Blackened Black vs Dock Blue
Blackened Black (Jotun) and Dock Blue (Little Greene) come from different manufacturers. Blackened Black reads as grey, while Dock Blue reads as blue — two distinct hue families, not close cousins. The 3-point LRV gap — 7 for Blackened Black vs 4 for Dock Blue — means Blackened Black will open up a space more effectively. Where Blackened Black leans neutral, Dock Blue reads blue — a distinction that shifts noticeably depending on the light source and surrounding finishes. A ΔE of 12.0 puts these firmly in different territory — two distinct design choices rather than close alternatives. Below you'll find 3 real-room photo comparisons where both colors appear side by side, plus 5 simulated room previews.

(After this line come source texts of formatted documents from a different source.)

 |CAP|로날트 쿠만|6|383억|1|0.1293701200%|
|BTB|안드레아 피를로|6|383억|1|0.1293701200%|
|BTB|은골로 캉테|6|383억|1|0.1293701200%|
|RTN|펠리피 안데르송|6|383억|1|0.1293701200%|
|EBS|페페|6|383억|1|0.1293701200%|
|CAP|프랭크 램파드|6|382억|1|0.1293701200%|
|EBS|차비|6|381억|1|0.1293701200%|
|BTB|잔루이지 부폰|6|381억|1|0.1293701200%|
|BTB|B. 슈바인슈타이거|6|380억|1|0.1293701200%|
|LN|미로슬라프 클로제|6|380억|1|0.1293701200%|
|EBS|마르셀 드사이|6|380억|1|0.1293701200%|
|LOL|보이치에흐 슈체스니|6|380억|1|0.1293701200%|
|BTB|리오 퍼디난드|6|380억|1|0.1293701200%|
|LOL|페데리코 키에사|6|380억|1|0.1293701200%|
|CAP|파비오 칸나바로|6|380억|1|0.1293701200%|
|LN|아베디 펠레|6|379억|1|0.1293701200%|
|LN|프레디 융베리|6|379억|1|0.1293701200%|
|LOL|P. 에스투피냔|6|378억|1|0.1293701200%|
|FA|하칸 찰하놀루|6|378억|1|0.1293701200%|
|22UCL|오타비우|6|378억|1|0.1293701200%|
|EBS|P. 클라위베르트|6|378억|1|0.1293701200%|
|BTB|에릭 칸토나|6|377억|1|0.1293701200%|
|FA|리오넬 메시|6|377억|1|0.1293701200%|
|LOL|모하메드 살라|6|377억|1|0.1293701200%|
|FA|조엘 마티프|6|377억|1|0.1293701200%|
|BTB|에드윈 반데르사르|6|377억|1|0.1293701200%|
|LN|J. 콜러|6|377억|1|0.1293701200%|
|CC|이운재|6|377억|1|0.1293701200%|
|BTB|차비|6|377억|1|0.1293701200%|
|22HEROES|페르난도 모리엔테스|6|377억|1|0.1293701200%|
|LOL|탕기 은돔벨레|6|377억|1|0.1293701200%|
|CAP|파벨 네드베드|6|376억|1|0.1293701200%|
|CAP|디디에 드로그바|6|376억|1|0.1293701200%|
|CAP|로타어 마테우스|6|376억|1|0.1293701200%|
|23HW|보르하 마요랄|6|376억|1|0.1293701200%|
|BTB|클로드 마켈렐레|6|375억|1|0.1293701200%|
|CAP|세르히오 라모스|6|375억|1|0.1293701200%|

Blackened Black vs Dock Blue in Real Spaces
3 real rooms side by side. Seeing Blackened Black and Dock Blue in actual rooms makes the difference concrete; browse the spaces below to get a feel for how each color lives on a wall.
Living Room
A living room wall sees more varied light than almost any other surface in the house, which makes the choice between these two more nuanced than a chip suggests. Blackened Black reads slightly lighter here — a subtle but real difference in how open the space feels.
Bedroom
Bedrooms are typically lit with warmer, lower light than the rest of the house — a condition that flatters warm tones and deepens cool ones. Blackened Black has the edge in reflectance, which shows as a quiet sense of added space rather than an obvious contrast.
Kitchen Cabinets
Cabinet color is always seen in context — against countertops, backsplash, and hardware — which amplifies undertone differences that might disappear on a plain wall. Blackened Black has the edge in reflectance, which shows as a quiet sense of added space rather than an obvious contrast.
Color Details
Blackened Black vs Dock Blue Simulated Comparison
5 simulated room previews — drag the slider on each to see Blackened Black on one side and Dock Blue on the other.

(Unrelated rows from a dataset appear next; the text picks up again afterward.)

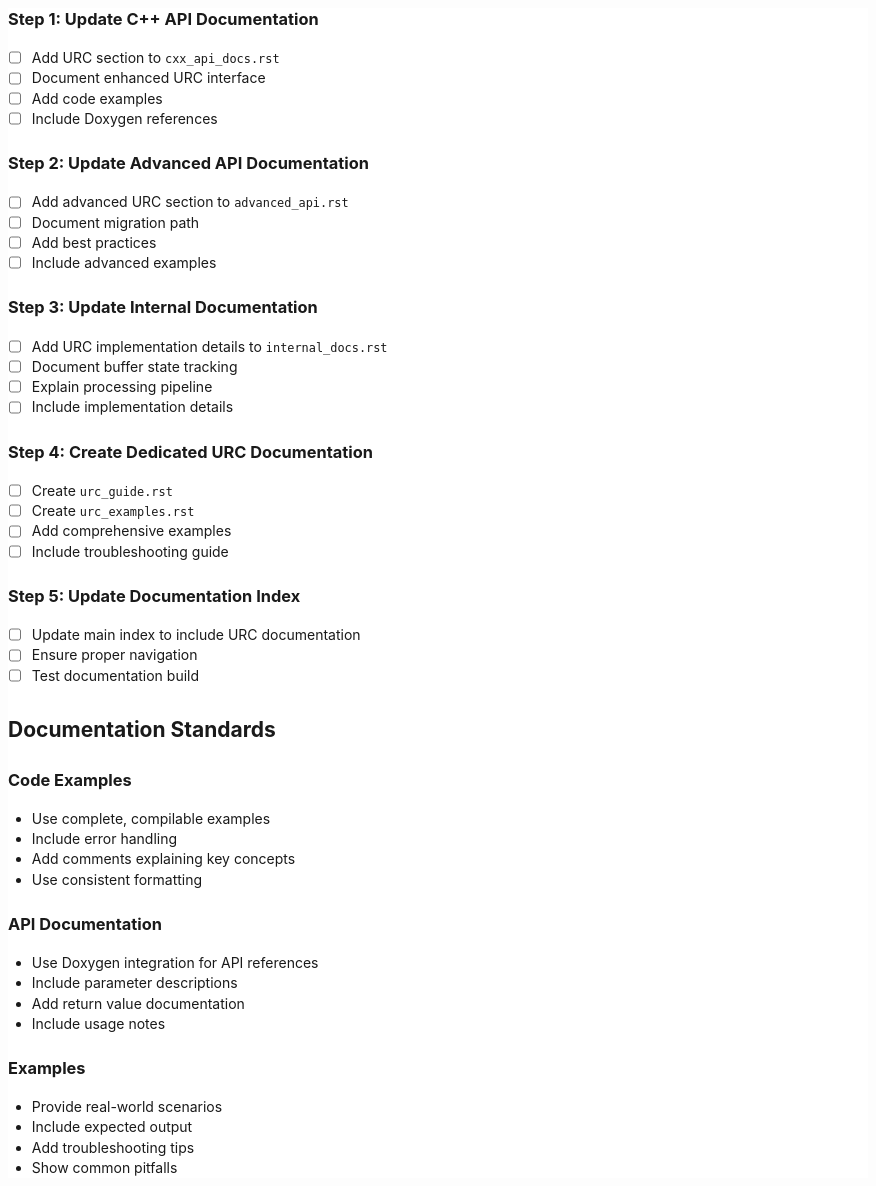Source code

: ### Step 1: Update C++ API Documentation
- [ ] Add URC section to `cxx_api_docs.rst`
- [ ] Document enhanced URC interface
- [ ] Add code examples
- [ ] Include Doxygen references

### Step 2: Update Advanced API Documentation
- [ ] Add advanced URC section to `advanced_api.rst`
- [ ] Document migration path
- [ ] Add best practices
- [ ] Include advanced examples

### Step 3: Update Internal Documentation
- [ ] Add URC implementation details to `internal_docs.rst`
- [ ] Document buffer state tracking
- [ ] Explain processing pipeline
- [ ] Include implementation details

### Step 4: Create Dedicated URC Documentation
- [ ] Create `urc_guide.rst`
- [ ] Create `urc_examples.rst`
- [ ] Add comprehensive examples
- [ ] Include troubleshooting guide

### Step 5: Update Documentation Index
- [ ] Update main index to include URC documentation
- [ ] Ensure proper navigation
- [ ] Test documentation build

## Documentation Standards

### Code Examples
- Use complete, compilable examples
- Include error handling
- Add comments explaining key concepts
- Use consistent formatting

### API Documentation
- Use Doxygen integration for API references
- Include parameter descriptions
- Add return value documentation
- Include usage notes

### Examples
- Provide real-world scenarios
- Include expected output
- Add troubleshooting tips
- Show common pitfalls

Digital color is approximate. These simulations are generated from the manufacturer's hex values and overlaid on grayscale room photos — your screen's calibration, brightness, and viewing angle all affect how they render. Before committing to either color, test physical samples in your own space under the light you actually live with.
More Blackened Black comparisons
See how Blackened Black stacks up against other well-photographed colors across different brands and tones.